Provided text ▸
'''

Or, and what this critic presupposes is, maybe it doesn’t? The other part of that Rick And Morty interview that’s stuck with me is Harmon’s follow-up to the “render farm” observation:

[T]he really cool thing is that render farm reduces your job as a writer to story and jokes. Character. Just things that in the moment that you provide for them, it’s like you’re spinning plates or juggling. This idea that you’re a magician that, like, gets there early and puts threads somewhere—they’re always going to see it.

If a show’s writers aren’t giving surprise that much attention, they can focus on the things that give heft to past surprises. The idea that any character on Game Of Thrones could die at any moment keeps me, as a viewer, on my toes, but the reason those deaths smart is because of characterization, or performance. I’m still reeling from Margaery’s death in the Great Sept of Baelor not just because the wildfire boobytrap caught me off-guard, but also because she was one of my favorites among the show’s scores of schemers, her machinations imbued with a smirking cockiness by Natalie Dormer. It’s not just that Game Of Thrones relishes taking these characters away—it’s that it’s invested in making you feel their absence, too. For all his loathsome traits, I do miss having Joffrey Baratheon to kick around.

'''

Stored data ▸

'''

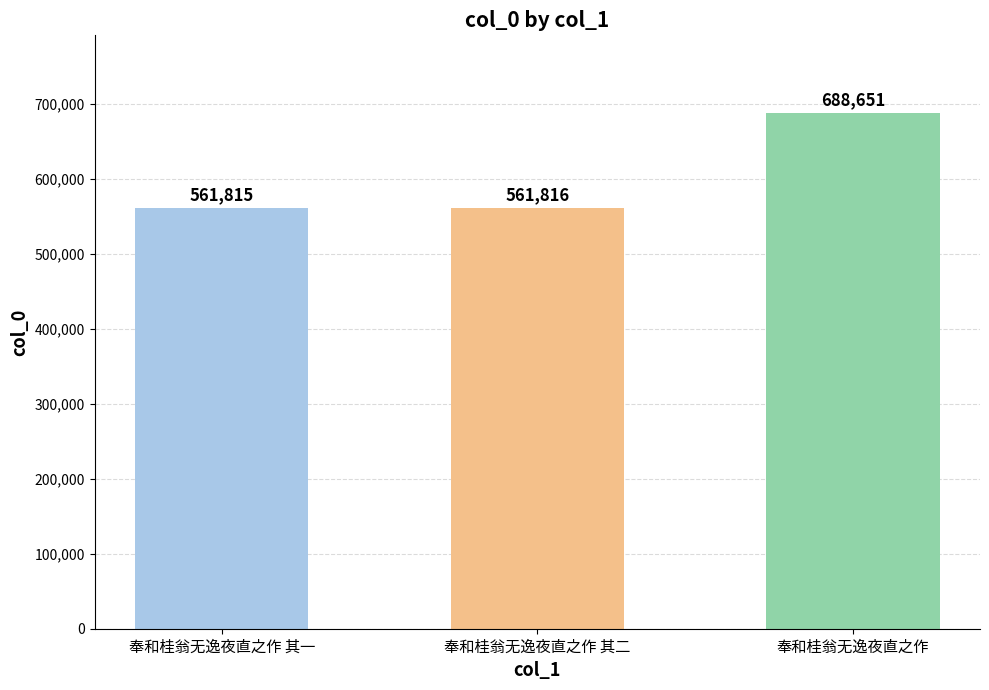

Reading left to right, list all the values displayed in this chart.

561815	561816	688651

'''

Apply what you read ▸
(1) Write out the stretch from "Or, and what" through "going to see it." in the passage about TV writing.
(2) In the passage about TV writing, which actor gave Margaery's schemes a smirking cockiness?

Answers for the tasks ▸
(1)
Or, and what this critic presupposes is, maybe it doesn’t? The other part of that Rick And Morty interview that’s stuck with me is Harmon’s follow-up to the “render farm” observation:

[T]he really cool thing is that render farm reduces your job as a writer to story and jokes. Character. Just things that in the moment that you provide for them, it’s like you’re spinning plates or juggling. This idea that you’re a magician that, like, gets there early and puts threads somewhere—they’re always going to see it.

(2) Natalie Dormer